Additionally, a fire shield had been installed to prevent the spread of fire from floor to floor, but this required the support columns to be cut further, which ironically contributed to the collapse.
Investigators were able to pinpoint the direct cause of the collapse: the moving of the air conditioning units 2 years before. They had been moved due to noise complaints, and instead of moving them with a crane, they were put on rollers and dragged across the roof, leading to the original cracking. It got worse and worse throughout the 2 years, and the ceiling finally could not take the weight anymore.

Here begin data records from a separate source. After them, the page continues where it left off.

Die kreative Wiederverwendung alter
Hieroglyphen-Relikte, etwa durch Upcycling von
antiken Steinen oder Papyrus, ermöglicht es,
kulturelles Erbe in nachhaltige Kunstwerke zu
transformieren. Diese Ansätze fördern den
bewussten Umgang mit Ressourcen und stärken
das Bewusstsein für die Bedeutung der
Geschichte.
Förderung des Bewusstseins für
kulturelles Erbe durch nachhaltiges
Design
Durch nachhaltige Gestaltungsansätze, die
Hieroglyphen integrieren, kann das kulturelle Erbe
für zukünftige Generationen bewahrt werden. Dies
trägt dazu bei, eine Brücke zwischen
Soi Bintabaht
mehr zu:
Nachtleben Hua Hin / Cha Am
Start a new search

Lee continued to fret further about the financial losses than the loss of life. He was found guilty of criminal negligence on December 27, 1995, and was sentenced to 10 and a half years. It was reduced to 7 and a half years on appeal, though the prosecution argued for 20. He died on October 4, 2003, shortly after his release from prison.

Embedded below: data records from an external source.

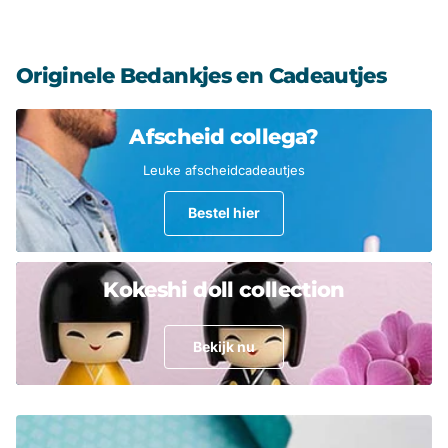
Originele Bedankjes en Cadeautjes
Afscheid collega?
Leuke afscheidcadeautjes
Bestel hier
Kokeshi doll collection
Bekijk nu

Lee Joon's son, and the store's CEO Lee Han-Sang also received jail time, 7 years for accidental homicide and corruption.
Chung-Woo, a city official and chief administrator of the area where the store was located was sentenced to 3 years for bribery, as was a former area chief Hwang Chol-Min who accepted $12 million in bribes from Lee. He was sentenced to 10 years.
The families had asked for $361,000 per victim. The City of Seoul offered to pay $220,000 for each, arguing that they could not pay more. By August of 1995, the Lee family submitted a memo to the city, offering their entire wealth to compensate the victims. The settlement involved 3,293 cases totaling nearly $300 million 2020 US dollars, or $375.8 billion in 1995 Korean money.
The immediate reaction was extreme outrage that led to months of protests on the streets, and skepticism regarding safety in other recently developed buildings. The incident also revealed a lot of corruption among city officials who accepted payoffs without caring about public safety.
Though the families of the 502 victims wished for a memorial to be build on the grounds of the collapse, the memorial ended up being built elsewhere and the land sold to a private developer. Now, a luxury apartment complex lives on the grounds where 502 people lost their lives in 1995.
This is unfortunately not the first story I have written involving mass loss of life at the hands of preventable negligence in the spirit of speed and money. It probably won't be the last, either. Skirted safety features have lead to many disastrous fires and stampedes in clubs, bars and factories. When you care more about money than human lives, you will be willing to ignore the recommendations of those around you and continue with a project even once you know it may be deadly.
In this event, Lee Joon decided to fire those who advised against his risky build, and even as the building began to fall apart, cared more about the day's revenue than the lives inside. Ultimately, I wonder if the cost of hundreds of thousands of dollars per hundreds of victims, the collapse itself, and over 7 years of jail time was worth 1 day's revenue at his store.
Though this wasn't an intentional disaster, like a shooting or bomb, it was a preventable disaster, all the way up until the morning it happened. Some lethal disasters are tragic and completely random, but some just needed one person to speak up and 502 people would still be alive. This was one of those times, and it occurred 25 years ago today.